You would think I would have had an "Ah hah," spiritual moment by this point...
"Whoever is slow to anger is better than the mighty, and he who rules his spirit than he who takes a city." Proverbs 16:32, ESV
Wow, oh wow! Have I personally been tested in this area of not allowing my emotions to rule... and completely flunking with flying colors. Actually, just tonight. This is the first season of my life where I have worked a 40 hour work week, youth ministry with my amazing husband, trying to have some consistency with BRANDlife, while being a wife. Though a lot of you are probably thinking,
"She has no idea what long hours of anything are with "all of that," well this is my first time in this season, so bare with me. Tonight was like a normal Tuesday night, I got home around 6:15, my husband had started dinner and we were going to eat.

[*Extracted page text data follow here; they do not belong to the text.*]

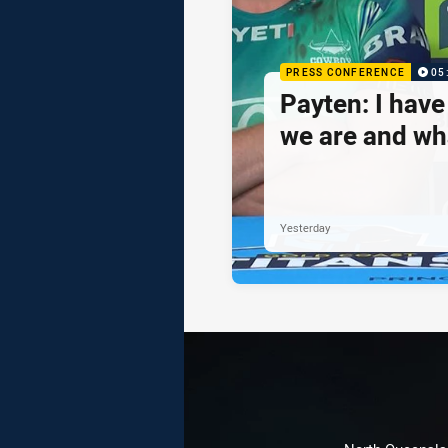
PRESS CONFERENCE
05
Payten: I hav
we are and wh
Yesterday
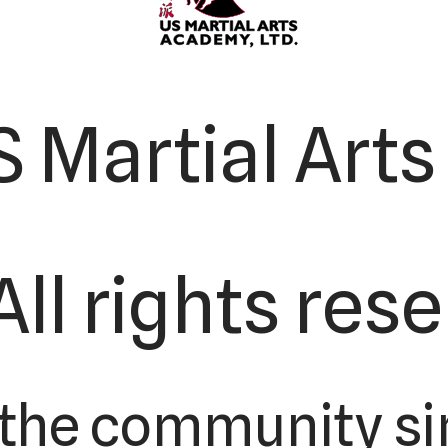
 Martial Art
All rights res
 the community si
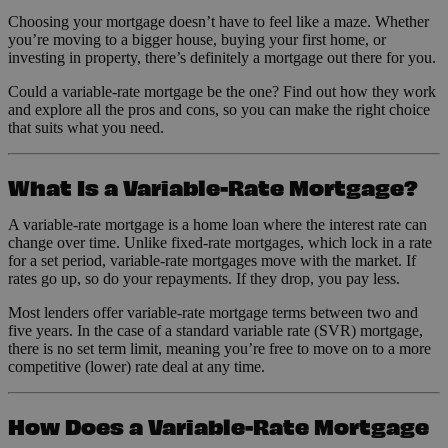
Choosing your mortgage doesn’t have to feel like a maze. Whether
you’re moving to a bigger house, buying your first home, or
investing in property, there’s definitely a mortgage out there for you.
Could a variable-rate mortgage be the one? Find out how they work
and explore all the pros and cons, so you can make the right choice
that suits what you need.
What Is a Variable-Rate Mortgage?
A variable-rate mortgage is a home loan where the interest rate can
change over time. Unlike fixed-rate mortgages, which lock in a rate
for a set period, variable-rate mortgages move with the market. If
rates go up, so do your repayments. If they drop, you pay less.
Most lenders offer variable-rate mortgage terms between two and
five years. In the case of a standard variable rate (SVR) mortgage,
there is no set term limit, meaning you’re free to move on to a more
competitive (lower) rate deal at any time.
How Does a Variable-Rate Mortgage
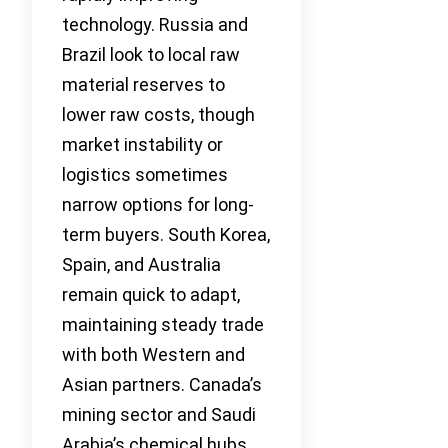
technology. Russia and
Brazil look to local raw
material reserves to
lower raw costs, though
market instability or
logistics sometimes
narrow options for long-
term buyers. South Korea,
Spain, and Australia
remain quick to adapt,
maintaining steady trade
with both Western and
Asian partners. Canada’s
mining sector and Saudi
Arabia’s chemical hubs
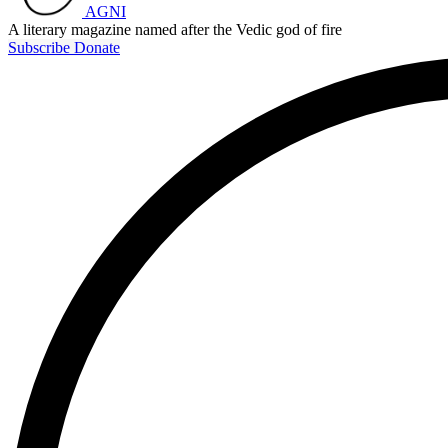
AGNI
A literary magazine named after the Vedic god of fire
Subscribe
Donate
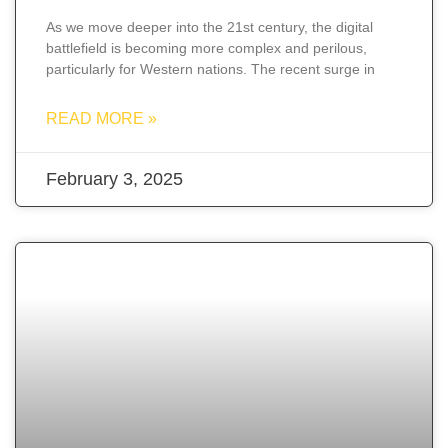
As we move deeper into the 21st century, the digital
battlefield is becoming more complex and perilous,
particularly for Western nations. The recent surge in
READ MORE »
February 3, 2025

Earlier today we realized that our Christmas tree that we just bought needed to be chopped off at the end because it would prematurely die due to there being no exposed "new wood." In-turn, all of the ornaments had to be put back on, the tree skirt was dusty, and the gifts I had so neatly wrapped had to be pushed to the side. Needless to say, I was frustrated. Not at anyone but the fact that I had to redo something I was already so proud of.
Immediately, the "tude" came. I started just throwing the ornaments back up there, felt my face get hot and just acted well ridiculous. Because, lets be real and raw. So, after proceeding to put things back together, the "tude" continued. And on top of that I had to edit a couple more pictures from a birthday party I had photographed and the camera battery just up and decides to die on me.
What a disaster...
So, I started just stomping around like a mad little girl. Tussling through my camera bag trying to figure out a solution because I apparently was over looking everything. The only thing I could find was a camera battery car charger. I run outside, shove it in the outlet and proceed to go back inside.

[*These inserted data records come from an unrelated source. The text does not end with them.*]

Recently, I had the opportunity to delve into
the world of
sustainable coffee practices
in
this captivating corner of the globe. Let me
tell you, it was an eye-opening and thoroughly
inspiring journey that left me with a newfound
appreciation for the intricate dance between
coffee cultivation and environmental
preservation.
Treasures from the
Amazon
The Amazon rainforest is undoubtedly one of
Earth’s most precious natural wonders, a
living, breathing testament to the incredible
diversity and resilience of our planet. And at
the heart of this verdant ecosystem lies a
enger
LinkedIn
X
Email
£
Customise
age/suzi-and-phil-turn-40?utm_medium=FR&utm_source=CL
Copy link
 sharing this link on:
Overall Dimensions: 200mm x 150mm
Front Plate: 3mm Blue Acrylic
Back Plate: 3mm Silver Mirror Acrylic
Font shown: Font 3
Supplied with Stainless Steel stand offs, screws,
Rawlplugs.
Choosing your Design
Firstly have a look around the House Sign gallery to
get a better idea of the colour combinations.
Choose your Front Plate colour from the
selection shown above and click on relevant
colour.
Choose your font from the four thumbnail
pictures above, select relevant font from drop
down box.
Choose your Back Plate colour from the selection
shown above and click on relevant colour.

"You would have thought I would have had that "AH HAH!" spititual awakening moment by this point, but of course that isn't the case..."
As I enter the house, I go into the living room and Brandon, my husband, says "Baby, I've never seen you get so worked up about something so little. You can't let that steal your joy." And of course in the back of my mind I am thinking "I've heard this and told that to so many people so many times... I know this."

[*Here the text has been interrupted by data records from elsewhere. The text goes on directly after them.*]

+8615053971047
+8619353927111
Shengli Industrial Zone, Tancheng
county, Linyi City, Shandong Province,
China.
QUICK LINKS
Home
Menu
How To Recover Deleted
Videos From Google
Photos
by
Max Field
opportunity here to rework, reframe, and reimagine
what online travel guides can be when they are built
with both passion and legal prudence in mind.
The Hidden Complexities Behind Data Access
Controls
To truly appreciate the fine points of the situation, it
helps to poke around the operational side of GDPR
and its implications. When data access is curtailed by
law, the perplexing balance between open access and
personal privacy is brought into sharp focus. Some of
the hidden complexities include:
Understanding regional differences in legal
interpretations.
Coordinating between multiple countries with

As I laid there in the little pitty party, I get up, grab the battery out of the truck and install it into the camera, it doesn't work. As I feel those frustrating emotions start to boil up to where I just want to scream by this point, I turn the "car charger" around and it had a place to plug it into the wall and.... I laughed.
My friend, isn't it so funny in this life, that when our emotions become a bit of a "ruling" over us that we seem to miss the simple most logical answer? And it is the same thing with God! As we allow worry, stress, emotions, anger, etc. to rule us over what God is trying to show us, WE CAN MISS THE SIMPLE ANSWER HE HAS FOR US! The quick fix, the reservoir to our case.
Beloved, be encouraged that God has your simple answer awaiting you, He is just waiting for our cloud of emotions to no longer fog our greater judgement that He has given us.